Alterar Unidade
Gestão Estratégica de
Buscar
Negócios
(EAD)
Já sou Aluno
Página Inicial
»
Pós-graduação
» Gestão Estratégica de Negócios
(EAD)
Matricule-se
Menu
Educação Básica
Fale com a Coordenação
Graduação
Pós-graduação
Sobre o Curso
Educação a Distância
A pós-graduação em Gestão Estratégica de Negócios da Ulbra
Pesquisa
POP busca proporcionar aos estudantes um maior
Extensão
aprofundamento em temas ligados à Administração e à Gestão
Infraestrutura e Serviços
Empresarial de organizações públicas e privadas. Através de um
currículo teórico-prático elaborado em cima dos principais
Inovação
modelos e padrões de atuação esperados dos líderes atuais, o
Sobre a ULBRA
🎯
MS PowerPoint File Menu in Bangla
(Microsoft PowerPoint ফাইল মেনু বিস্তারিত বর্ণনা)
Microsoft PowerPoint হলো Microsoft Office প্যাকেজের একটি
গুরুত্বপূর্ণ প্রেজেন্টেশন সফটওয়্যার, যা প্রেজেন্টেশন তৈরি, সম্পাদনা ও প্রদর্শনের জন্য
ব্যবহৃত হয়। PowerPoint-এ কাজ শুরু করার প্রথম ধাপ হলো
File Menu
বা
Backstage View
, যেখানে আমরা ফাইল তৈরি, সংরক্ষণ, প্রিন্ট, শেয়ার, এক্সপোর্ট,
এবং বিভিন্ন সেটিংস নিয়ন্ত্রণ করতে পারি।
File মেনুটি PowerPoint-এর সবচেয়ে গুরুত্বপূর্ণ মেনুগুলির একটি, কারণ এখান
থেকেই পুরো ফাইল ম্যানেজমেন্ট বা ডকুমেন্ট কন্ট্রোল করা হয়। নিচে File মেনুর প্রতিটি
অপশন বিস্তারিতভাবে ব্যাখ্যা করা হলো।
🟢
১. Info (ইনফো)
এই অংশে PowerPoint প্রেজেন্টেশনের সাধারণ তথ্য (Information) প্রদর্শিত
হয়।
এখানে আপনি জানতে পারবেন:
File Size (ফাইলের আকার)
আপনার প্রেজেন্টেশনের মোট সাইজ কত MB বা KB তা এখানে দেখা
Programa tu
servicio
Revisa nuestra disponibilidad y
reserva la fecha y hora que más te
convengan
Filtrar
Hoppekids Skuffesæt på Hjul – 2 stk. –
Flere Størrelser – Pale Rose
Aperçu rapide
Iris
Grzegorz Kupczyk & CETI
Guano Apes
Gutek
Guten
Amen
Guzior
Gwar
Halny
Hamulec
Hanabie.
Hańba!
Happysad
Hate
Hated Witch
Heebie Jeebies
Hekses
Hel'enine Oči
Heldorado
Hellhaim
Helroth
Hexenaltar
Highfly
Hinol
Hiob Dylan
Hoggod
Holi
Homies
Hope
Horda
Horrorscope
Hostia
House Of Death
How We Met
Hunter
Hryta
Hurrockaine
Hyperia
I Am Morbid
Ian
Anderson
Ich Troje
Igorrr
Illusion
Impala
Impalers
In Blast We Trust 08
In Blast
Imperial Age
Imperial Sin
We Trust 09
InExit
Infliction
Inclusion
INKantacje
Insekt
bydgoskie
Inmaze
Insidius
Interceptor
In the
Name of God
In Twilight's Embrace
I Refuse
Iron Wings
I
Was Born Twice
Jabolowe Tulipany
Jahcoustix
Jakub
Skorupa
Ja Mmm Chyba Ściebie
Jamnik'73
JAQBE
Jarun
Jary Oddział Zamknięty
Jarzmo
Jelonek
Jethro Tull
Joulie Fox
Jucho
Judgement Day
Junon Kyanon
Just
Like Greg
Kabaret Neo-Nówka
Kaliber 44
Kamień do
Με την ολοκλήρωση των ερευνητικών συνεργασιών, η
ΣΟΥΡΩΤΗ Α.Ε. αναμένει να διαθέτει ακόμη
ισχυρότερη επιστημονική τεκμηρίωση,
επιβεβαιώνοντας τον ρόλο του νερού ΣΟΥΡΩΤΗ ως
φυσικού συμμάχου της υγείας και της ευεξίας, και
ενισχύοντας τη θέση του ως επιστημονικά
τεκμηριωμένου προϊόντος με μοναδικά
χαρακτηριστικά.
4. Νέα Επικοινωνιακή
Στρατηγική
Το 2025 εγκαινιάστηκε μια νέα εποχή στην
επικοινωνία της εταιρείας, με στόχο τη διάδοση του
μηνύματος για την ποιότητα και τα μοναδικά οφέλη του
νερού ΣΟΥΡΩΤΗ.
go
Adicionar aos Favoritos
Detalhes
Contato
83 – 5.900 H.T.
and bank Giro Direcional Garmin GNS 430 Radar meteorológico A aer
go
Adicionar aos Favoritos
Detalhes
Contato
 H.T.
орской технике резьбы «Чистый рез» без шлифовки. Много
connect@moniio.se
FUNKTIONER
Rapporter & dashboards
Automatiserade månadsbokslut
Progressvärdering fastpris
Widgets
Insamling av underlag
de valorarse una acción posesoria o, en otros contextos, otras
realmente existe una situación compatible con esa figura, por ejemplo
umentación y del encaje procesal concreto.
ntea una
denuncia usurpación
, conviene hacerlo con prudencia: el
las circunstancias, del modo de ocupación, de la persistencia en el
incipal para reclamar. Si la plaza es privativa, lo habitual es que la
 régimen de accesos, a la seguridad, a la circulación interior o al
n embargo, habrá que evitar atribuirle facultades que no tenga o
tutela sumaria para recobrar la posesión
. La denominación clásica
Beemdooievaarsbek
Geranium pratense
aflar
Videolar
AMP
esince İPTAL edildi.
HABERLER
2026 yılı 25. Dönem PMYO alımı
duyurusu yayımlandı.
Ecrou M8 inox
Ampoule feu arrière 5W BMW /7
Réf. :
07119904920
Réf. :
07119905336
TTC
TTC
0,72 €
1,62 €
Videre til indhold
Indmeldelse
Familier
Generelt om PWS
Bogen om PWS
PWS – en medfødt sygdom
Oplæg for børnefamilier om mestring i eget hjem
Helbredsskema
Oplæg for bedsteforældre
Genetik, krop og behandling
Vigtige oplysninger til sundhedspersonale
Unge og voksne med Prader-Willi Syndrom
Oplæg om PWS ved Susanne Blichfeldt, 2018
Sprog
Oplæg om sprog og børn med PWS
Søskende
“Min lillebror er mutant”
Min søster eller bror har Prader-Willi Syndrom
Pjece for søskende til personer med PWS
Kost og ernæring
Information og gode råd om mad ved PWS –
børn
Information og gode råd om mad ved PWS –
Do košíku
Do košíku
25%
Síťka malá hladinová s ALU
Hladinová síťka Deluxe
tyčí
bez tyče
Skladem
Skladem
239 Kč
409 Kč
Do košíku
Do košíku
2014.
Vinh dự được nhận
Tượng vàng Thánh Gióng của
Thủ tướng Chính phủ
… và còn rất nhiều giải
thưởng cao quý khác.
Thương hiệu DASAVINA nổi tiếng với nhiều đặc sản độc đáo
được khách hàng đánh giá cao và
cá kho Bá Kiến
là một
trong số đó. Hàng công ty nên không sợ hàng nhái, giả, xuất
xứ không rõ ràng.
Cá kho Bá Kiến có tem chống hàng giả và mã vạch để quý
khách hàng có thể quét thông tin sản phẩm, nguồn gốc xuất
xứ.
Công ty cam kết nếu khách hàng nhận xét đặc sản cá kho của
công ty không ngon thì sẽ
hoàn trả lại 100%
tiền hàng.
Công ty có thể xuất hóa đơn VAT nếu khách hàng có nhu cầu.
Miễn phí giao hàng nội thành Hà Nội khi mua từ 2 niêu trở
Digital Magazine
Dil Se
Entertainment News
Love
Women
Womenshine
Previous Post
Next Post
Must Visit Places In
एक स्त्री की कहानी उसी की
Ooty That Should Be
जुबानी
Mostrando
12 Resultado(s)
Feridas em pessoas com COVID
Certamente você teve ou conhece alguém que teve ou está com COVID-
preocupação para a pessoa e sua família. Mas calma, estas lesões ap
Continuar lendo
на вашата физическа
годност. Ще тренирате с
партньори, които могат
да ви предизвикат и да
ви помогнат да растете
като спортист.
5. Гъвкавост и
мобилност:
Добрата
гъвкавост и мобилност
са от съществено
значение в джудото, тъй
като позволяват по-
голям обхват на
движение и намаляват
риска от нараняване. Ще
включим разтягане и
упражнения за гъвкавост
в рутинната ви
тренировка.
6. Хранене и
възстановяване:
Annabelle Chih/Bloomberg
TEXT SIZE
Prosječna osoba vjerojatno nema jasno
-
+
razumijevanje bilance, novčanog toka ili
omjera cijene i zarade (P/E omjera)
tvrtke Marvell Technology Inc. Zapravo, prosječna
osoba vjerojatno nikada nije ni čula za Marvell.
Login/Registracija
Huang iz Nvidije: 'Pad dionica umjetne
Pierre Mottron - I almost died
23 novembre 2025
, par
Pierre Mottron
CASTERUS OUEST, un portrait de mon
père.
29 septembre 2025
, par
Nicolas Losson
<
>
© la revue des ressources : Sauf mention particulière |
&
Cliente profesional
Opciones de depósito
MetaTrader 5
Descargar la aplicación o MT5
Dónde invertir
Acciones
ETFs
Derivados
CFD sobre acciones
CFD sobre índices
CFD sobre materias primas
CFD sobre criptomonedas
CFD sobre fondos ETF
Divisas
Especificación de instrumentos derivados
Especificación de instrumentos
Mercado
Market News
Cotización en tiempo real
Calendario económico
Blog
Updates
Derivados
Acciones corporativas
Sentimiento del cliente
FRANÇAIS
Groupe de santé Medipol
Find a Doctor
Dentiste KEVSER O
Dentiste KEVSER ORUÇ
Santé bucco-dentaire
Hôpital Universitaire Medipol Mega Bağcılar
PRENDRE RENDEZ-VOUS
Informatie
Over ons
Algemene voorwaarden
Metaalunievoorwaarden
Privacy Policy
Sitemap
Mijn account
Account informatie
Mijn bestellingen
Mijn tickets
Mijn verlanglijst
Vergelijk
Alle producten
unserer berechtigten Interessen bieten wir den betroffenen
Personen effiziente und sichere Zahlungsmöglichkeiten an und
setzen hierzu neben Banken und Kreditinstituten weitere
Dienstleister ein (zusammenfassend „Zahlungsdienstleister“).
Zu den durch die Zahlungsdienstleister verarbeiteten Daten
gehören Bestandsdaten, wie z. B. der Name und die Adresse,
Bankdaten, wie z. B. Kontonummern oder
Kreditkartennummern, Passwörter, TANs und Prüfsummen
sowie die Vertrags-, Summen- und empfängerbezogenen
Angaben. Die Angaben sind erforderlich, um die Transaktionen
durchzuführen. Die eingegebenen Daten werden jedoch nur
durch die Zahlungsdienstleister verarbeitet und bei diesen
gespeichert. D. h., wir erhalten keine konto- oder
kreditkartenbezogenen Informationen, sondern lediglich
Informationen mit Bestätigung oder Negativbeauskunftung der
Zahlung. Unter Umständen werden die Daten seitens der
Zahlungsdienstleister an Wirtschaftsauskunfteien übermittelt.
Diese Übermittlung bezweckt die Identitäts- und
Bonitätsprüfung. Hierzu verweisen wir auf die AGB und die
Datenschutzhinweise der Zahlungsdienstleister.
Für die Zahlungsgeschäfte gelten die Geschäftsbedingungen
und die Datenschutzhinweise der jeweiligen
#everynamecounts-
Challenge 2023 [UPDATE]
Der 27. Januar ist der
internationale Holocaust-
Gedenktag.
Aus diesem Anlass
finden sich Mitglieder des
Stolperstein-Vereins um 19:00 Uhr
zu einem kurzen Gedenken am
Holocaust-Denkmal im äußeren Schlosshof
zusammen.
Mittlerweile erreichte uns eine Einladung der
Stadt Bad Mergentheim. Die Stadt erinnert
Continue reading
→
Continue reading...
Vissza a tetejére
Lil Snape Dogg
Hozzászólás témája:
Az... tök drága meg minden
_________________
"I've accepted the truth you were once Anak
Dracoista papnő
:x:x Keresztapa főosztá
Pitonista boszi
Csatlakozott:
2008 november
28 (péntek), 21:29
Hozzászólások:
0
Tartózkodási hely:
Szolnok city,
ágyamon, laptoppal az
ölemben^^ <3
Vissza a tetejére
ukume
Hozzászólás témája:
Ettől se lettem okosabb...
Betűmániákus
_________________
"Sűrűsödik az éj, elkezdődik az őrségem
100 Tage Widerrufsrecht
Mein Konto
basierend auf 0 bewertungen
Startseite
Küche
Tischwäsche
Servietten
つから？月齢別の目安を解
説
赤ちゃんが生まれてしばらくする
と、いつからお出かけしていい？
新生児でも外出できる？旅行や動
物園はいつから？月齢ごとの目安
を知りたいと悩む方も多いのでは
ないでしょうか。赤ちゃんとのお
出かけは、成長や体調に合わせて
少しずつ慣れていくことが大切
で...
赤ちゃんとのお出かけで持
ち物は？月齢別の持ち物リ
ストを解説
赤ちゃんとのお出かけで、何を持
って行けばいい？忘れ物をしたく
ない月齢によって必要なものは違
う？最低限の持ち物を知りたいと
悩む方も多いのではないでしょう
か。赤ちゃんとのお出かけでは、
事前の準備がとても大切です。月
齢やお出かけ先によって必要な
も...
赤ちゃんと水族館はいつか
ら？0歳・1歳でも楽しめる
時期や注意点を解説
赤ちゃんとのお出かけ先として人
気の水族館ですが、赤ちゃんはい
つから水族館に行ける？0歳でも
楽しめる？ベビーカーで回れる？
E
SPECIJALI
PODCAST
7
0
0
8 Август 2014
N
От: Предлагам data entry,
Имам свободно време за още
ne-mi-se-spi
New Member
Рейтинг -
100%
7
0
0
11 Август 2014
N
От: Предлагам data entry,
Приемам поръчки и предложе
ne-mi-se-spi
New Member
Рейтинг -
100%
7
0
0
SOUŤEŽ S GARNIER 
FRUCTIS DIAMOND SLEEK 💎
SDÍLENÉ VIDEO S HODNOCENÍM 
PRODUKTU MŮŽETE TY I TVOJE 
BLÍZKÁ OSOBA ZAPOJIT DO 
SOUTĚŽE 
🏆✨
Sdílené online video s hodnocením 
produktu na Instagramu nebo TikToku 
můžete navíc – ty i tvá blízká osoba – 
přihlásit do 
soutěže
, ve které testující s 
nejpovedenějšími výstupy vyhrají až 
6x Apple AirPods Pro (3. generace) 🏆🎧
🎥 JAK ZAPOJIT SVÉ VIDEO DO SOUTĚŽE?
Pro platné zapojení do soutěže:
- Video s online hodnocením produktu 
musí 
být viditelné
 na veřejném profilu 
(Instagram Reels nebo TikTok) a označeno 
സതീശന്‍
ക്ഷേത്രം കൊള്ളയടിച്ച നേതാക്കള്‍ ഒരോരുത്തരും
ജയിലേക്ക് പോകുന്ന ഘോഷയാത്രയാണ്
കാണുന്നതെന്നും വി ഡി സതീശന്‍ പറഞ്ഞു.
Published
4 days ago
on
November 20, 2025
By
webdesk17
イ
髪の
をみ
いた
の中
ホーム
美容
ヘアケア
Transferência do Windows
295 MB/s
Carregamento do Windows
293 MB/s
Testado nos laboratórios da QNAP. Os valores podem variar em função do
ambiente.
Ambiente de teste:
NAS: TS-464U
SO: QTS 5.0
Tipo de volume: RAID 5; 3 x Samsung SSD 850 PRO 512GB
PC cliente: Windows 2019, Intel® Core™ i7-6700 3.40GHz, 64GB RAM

::::

Go through the listing above and locate each line that holds the word "Syndrom". Copy those lines.

Unge og voksne med Prader-Willi Syndrom
Min søster eller bror har Prader-Willi Syndrom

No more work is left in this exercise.